Several years ago, I asked a colleague whether the QNX Neutrino SMP kernel could scale beyond 8 processors. Can't remember the answer (I think it's 32), but I do remember my colleague commenting, "But it doesn't really matter, since, practically speaking, 4 processors is the upper limit for SMP." (This was back in the day when SMP systems typically consisted of multiple discrete processors on a board, rather than multiple processing cores on a chip.)

Fast forward to last Tuesday, when the Sandia National Laboratories (SNL) published the results of a study on multi-core scalability. According to SNL's announcement, multi-core systems show a significant increase in speed when scaling from 2 to 4 cores, an insignificant increase in speed when scaling from 4 to 8 cores, and a decrease in speed when scaling beyond 8 cores.

Why such poor results beyond 4 cores? The culprit, according to SNL, is insufficient memory bandwidth: too many cores "asking for memory through the same pipe."

In a blog entry posted earlier today, Clay Breshears of Intel says he isn't surprised, since the problem of having multiple cores share a single memory pipe is well known. He questions, however, whether the poor results could also be the outcome of how SNL's software algorithm was implemented.

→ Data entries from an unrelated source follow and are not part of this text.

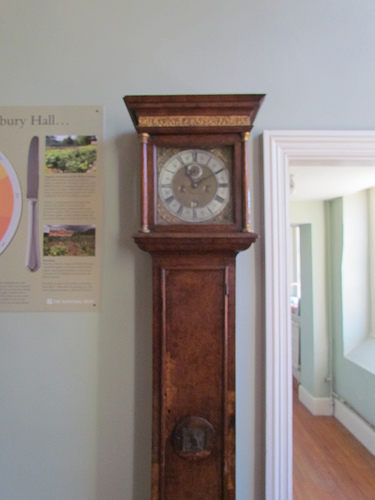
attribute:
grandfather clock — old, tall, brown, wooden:
[117, 93, 264, 499]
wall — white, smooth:
[11, 92, 262, 499]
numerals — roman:
[161, 155, 229, 223]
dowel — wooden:
[141, 132, 159, 236]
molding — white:
[261, 129, 299, 401]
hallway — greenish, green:
[294, 171, 363, 496]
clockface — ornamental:
[154, 145, 232, 219]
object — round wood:
[165, 416, 214, 463]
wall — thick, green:
[308, 234, 372, 445]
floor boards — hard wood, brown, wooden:
[292, 390, 367, 500]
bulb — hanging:
[300, 175, 364, 214]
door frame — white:
[260, 127, 374, 498]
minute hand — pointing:
[196, 167, 227, 180]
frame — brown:
[130, 93, 259, 253]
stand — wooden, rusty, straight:
[141, 232, 253, 499]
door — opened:
[266, 132, 374, 499]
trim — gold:
[141, 115, 254, 131]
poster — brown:
[2, 108, 107, 323]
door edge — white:
[261, 128, 363, 194]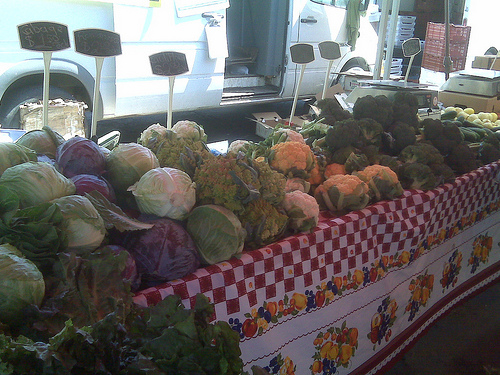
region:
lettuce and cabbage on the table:
[38, 128, 223, 276]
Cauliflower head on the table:
[315, 165, 379, 230]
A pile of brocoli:
[349, 113, 445, 182]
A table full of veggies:
[20, 125, 498, 269]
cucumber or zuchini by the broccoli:
[464, 120, 487, 152]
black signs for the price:
[12, 20, 189, 84]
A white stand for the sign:
[41, 52, 56, 127]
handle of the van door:
[205, 11, 225, 23]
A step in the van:
[224, 71, 267, 90]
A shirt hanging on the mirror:
[344, 1, 366, 57]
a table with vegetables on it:
[26, 75, 497, 336]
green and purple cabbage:
[3, 131, 293, 320]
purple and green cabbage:
[8, 125, 286, 290]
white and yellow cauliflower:
[185, 103, 440, 232]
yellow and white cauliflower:
[154, 124, 425, 243]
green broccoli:
[333, 95, 460, 192]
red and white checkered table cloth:
[201, 166, 496, 303]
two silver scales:
[354, 72, 498, 128]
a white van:
[4, 0, 405, 97]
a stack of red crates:
[404, 9, 499, 127]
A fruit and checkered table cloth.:
[162, 163, 499, 373]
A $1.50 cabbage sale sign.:
[20, 14, 69, 57]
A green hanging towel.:
[345, 0, 362, 55]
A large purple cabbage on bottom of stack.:
[120, 215, 199, 278]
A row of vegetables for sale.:
[1, 90, 496, 251]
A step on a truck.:
[222, 70, 279, 96]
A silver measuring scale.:
[442, 65, 497, 95]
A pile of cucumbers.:
[434, 109, 496, 147]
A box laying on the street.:
[240, 110, 307, 134]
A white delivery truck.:
[0, 2, 395, 112]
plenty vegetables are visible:
[85, 147, 252, 261]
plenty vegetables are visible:
[81, 175, 396, 316]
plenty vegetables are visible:
[131, 148, 342, 372]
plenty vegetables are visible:
[152, 144, 290, 271]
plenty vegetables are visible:
[121, 124, 288, 286]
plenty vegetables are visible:
[51, 68, 259, 266]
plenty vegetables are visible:
[141, 124, 293, 299]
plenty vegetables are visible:
[128, 78, 296, 340]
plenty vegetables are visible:
[151, 154, 278, 325]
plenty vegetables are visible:
[74, 95, 229, 260]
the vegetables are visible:
[37, 106, 406, 330]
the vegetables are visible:
[58, 55, 374, 373]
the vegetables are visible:
[51, 106, 254, 347]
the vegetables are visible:
[46, 102, 398, 336]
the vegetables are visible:
[24, 76, 409, 373]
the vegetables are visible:
[50, 91, 391, 371]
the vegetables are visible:
[16, 96, 321, 373]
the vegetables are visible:
[39, 121, 238, 368]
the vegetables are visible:
[45, 82, 348, 372]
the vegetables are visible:
[18, 66, 376, 361]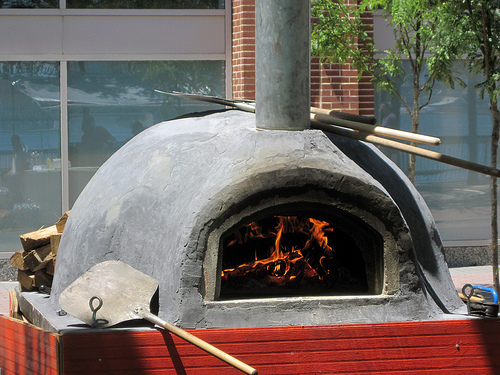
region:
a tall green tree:
[310, 0, 497, 186]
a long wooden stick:
[149, 84, 499, 183]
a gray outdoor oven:
[24, 107, 484, 327]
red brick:
[1, 315, 60, 373]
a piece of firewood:
[16, 212, 56, 251]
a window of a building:
[70, 62, 227, 202]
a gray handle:
[256, 0, 313, 132]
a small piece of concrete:
[445, 244, 495, 266]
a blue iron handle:
[458, 281, 496, 301]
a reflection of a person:
[76, 112, 123, 152]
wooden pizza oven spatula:
[55, 255, 257, 374]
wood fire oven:
[167, 151, 400, 311]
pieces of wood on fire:
[245, 223, 342, 289]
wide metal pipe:
[248, 1, 313, 131]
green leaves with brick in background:
[315, 6, 377, 106]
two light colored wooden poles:
[320, 112, 499, 175]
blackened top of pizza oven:
[220, 164, 382, 204]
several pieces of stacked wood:
[16, 208, 52, 292]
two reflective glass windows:
[6, 11, 211, 262]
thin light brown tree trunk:
[405, 54, 427, 179]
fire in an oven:
[238, 196, 365, 285]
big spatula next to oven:
[52, 241, 196, 342]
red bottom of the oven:
[311, 312, 377, 368]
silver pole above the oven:
[218, 10, 319, 150]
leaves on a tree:
[363, 14, 453, 74]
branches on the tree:
[398, 76, 448, 124]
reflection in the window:
[2, 96, 61, 181]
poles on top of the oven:
[353, 96, 437, 186]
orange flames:
[229, 214, 336, 284]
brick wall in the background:
[325, 66, 362, 104]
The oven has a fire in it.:
[140, 120, 445, 325]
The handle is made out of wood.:
[145, 310, 263, 373]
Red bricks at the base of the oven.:
[290, 330, 480, 365]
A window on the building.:
[6, 85, 51, 200]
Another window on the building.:
[75, 70, 220, 110]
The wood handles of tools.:
[310, 100, 495, 180]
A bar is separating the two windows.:
[47, 65, 78, 208]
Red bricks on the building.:
[323, 66, 369, 108]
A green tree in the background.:
[330, 5, 496, 111]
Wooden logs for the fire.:
[0, 207, 72, 292]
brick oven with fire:
[136, 131, 416, 333]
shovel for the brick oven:
[35, 240, 250, 356]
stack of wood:
[4, 203, 103, 287]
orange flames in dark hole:
[254, 228, 337, 276]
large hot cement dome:
[35, 50, 445, 356]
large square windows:
[9, 48, 232, 274]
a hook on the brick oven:
[74, 286, 112, 339]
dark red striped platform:
[24, 310, 464, 368]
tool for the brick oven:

SNL doesn't get into details about their methodology, so indeed, it would be interesting to see if different implementations of the same algorithm yield different results.

How about it, SNL?


Stay said...

Did they test with a NUMA architecture?

Did they test with the i7 with its triple-channel having a copy bandwidth of 12Gig per sec?

Paul N. Leroux said...

Hi Stay. From what I can tell, they didn't test with a NUMA architecture. Also, I think used AMD processors, but maybe I'm misreading the article. Hopefully, SNL will publish a whitepaper on their methodology and hardware -- that would clear up some questions. Wish they had an online forum or blog; that would help, too.